El Ministerio del Interior no habilitó ningún canal interno específico para atender a la inspectora de la Policía Nacional que denunció una presunta agresión sexual contra el exdirector adjunto operativo (DAO), según publica The Objective. La ausencia de actuación habría supuesto el incumplimiento del protocolo interno previsto para situaciones de especial vulnerabilidad, que exige una intervención en el «mínimo tiempo imprescindible», un plazo operativo que no supera las cinco semanas desde la notificación de la baja médica.
La funcionaria inició una baja laboral el 28 de julio de 2025. Conforme a la normativa interna, el servicio sociosanitario debía haber activado un procedimiento de seguimiento que incluyera entrevistas con un equipo especializado de psicólogos, evaluación clínica y, en su caso, traslado de los indicios a las unidades competentes o a la autoridad judicial. Sin embargo, este seguimiento no se produjo. Sin embargo, el expediente quedó sin tramitación efectiva y no se registraron actuaciones posteriores en los sistemas oficiales.
El servicio sociosanitario, encargado del control del absentismo y de la valoración de contingencias médicas dentro de la Policía Nacional, no citó a la inspectora ni emitió informes vinculantes. Esta omisión habría impedido la remisión del expediente a Servicios Sanitarios Centrales, al Tribunal Médico, al Régimen Disciplinario o a Asuntos Internos. Según The Objective, «se evitó deliberadamente que el caso siguiese su curso natural y se activasen los mecanismos que podrían derivar en responsabilidades disciplinarias o penales».

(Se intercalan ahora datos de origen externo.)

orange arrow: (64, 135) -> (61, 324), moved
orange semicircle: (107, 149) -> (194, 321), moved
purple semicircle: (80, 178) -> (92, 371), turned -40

Durante los seis meses transcurridos entre la baja y la presentación de la querella judicial, el 9 de enero, la agente no recibió seguimiento médico ni psicológico por parte de los servicios internos, de acuerdo con lo manifestado por su abogado, Jorge Piedrafita. En la querella constan informes médicos externos y documentación clínica aportada por la denunciante, pero no existen registros internos que acrediten la activación del protocolo institucional.
Las fuentes señalan al jefe de Servicios Sanitarios, el inspector C. G., como responsable del área que debía haber impulsado el procedimiento. Atribuyen a este mando un control directo sobre los expedientes de bajas médicas y psicológicas y sostienen que mantendría una relación profesional estrecha con el ex DAO. Según esta versión, se habría solicitado la paralización del expediente para evitar su tramitación ordinaria dentro del Cuerpo, dado que la causa de la baja estaba vinculada al estado de vulnerabilidad psicológica alegado por la denunciante tras la presunta agresión.

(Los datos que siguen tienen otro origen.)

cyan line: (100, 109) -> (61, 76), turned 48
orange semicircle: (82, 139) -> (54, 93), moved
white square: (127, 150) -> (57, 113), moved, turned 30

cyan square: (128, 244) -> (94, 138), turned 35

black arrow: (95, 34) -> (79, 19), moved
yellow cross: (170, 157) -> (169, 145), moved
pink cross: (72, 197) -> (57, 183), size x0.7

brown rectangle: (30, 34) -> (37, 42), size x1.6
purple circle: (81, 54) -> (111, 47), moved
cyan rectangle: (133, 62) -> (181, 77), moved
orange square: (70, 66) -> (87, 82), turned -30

Otra de las irregularidades apuntadas es la ausencia de registro formal de informes clínicos en el sistema interno. Habitualmente, las valoraciones médicas y psicológicas se incorporan y se trasladan, según proceda, al jefe superior territorial y a los servicios centrales. En este caso, no consta anotación alguna.
La denunciante optó por acudir directamente al juzgado, lo que impidió la activación inicial del protocolo policial de violencia de género. Posteriormente solicitó que las pruebas aportadas —grabaciones, registros de llamadas y mensajes— fueran verificadas por la Guardia Civil. Dos días después de trascender el caso, la nueva DAO en funciones, Gema Barroso, contactó con la inspectora para ofrecerle protección policial, que fue aceptada.